Problem is, the loading coil is just mere inchs inboard from the 15m trap.  Draw this on paper, and you will see it comprises of a fubar design at best.   You end up with an extremely short ele on 15m, which has its sole loading coil, (10m coil), right at the
extreme ends of the 15m ele.   Run that through any software, and you will fast see that the required loading coil would have to have a huge value of uh.  If you were to build a monoband loaded dipole for any band, you would place the loading coil half way out, or slightly inboard of that point, IE 40-50% .    How the heck the mosely et all trap yagis  even begins to work is beyond me.  How the heck you end up with 50 ohms at the feedpoint is also beyond me.  How they get one beta match to work on 3 bands is the engineering feat of the centrury. My guess is the trap losses are sky high, bringing the Z up to 40-60 ohms.  Interesting to note, here in town over the years, from 1977 to present, every time a TA-33 jr or sr owner  swapped to a hy gain 204BA, they always saw a 10 db improvement on the 20m band.  That test has been done at least 8 times now. Brand new mosely, installed correctly vs new or used monbander.   Mosely is not all its cracked up to be.  When a 4-5 el monobander literally decimates  a mosely trapped yagi,  something is amiss in the trapped yagi design.  Most f-12  2 el yagis will eat any mosely for breakfast.  A local fellow, 130 miles north of me installed a mosely Pro-96, a few years ago.  Nobody was impressed with it, including the owner.  Very expensive and heavy ant, with one helluva lot of traps.  It was later removed, and replaced with a f-12.  Another fellow with a 33-jr, complained he had some issues with his new 33-jr.  We took it down, and removed the trap covers. It appeared that they had been subjected to a propane torch for several minutes, literally melted.  His sb-220, with 1200 w pep out on ssb, and low duty cycle, with perhaps 300 w average power, and no speech processing, had done the job. 

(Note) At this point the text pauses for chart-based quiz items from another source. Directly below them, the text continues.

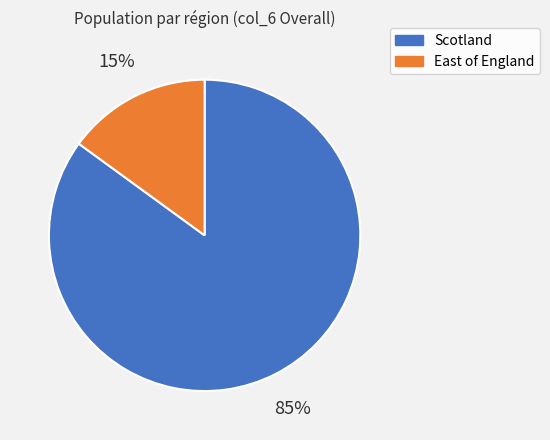

Which slice is the largest?

Scotland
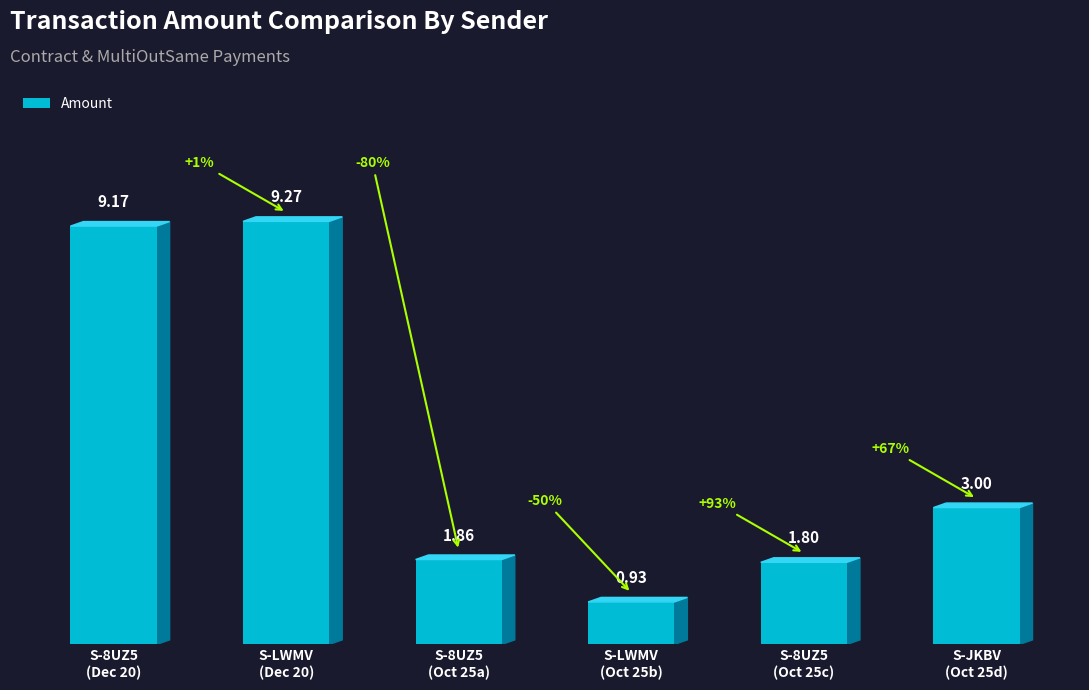

At which label is the value closest to 5?

S-JKBV
(Oct 25d)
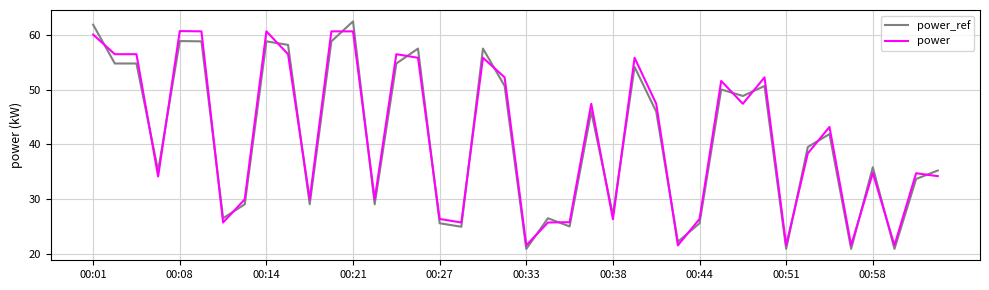

After their last crossing, which series has the higher values: power or power_ref?

power_ref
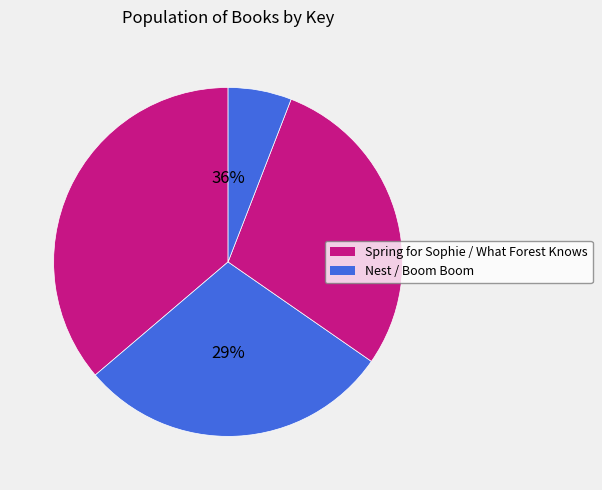

Count the number of slices in the pie.

4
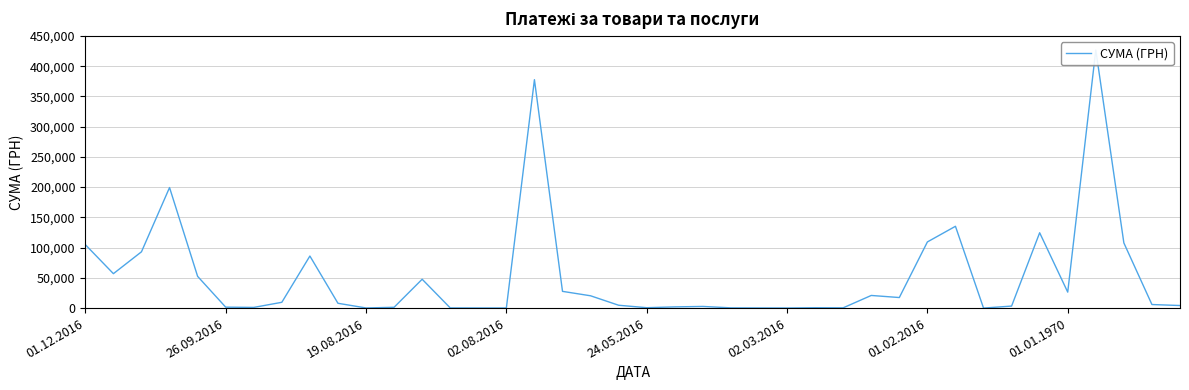

What is the change in value from 01.02.2016 to 31?

+134134.8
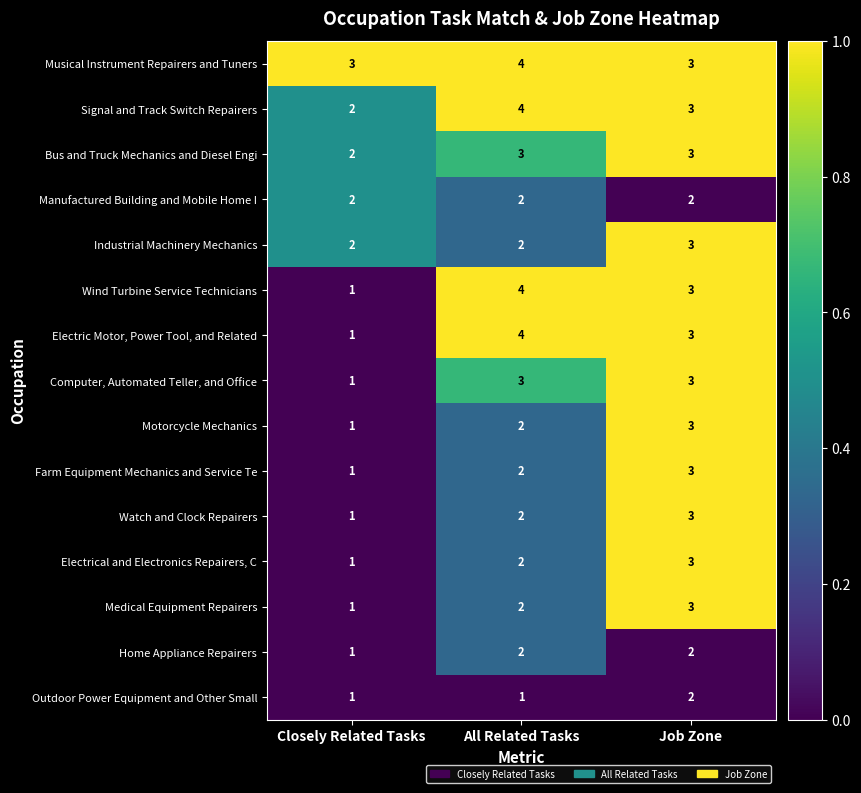

Which series has the largest total across all categories?

Musical Instrument Repairers and Tuners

##  I spoke to  mosely engineers a few years ago,  and asked them to explain the 5kw rating of their pro-96 to me.   Turns out the 5 kw rating is pep INPUT of the amp itself.  Mosely engineers explained to me they assumed the amp would have no more than 60% tank efficiency.  IE:  3 kw pep out on ssb.  They also explained to me that they assumed a 20 % max duty cycle on ssb.   IE:  no more than 600 watts average power out.   On cw, they rated the ant at 2500 watts.  Again that was INPUT power. That worked out to 1500w out, using 60% tank eff.  They explained to me that on CW, they assumed a 40%  duty cycle.  2500 x .6 = 1500w.   1500 x .4 = 600 watts average output on cw.  On RTTY, they rated the ant at 1000 w INPUT. They assumed a 100% duty cycle and 60% tank eff.  MAX output is 600 watts on RTTY.   So no, you can NOT run 1500w RTTY through their yagis.   That was carefully explained to me during the long ph conversation.  They are a 600 watt AVERAGE output rated yagi, that’s it.   Tune the amp up with a 1.5 kw cxr..and you will fry the yagi.   He also explained to me that the 600W average po rating was where the swr was low on each band..and not at the band edges.    The circulating current through the traps is sky high, which is what over heats them.  Small gauge aluminum wire will not handle high rf currents.  You require a lot of heat to melt the forms the trap coils are wound on. 

##  IMO, I would pass on the trapped yagis, and move into the 21st century, its not 1953 anymore.   Even the telrex trapped yagis were fraught with issues, with the fixed caps having to be replaced on a regular basis.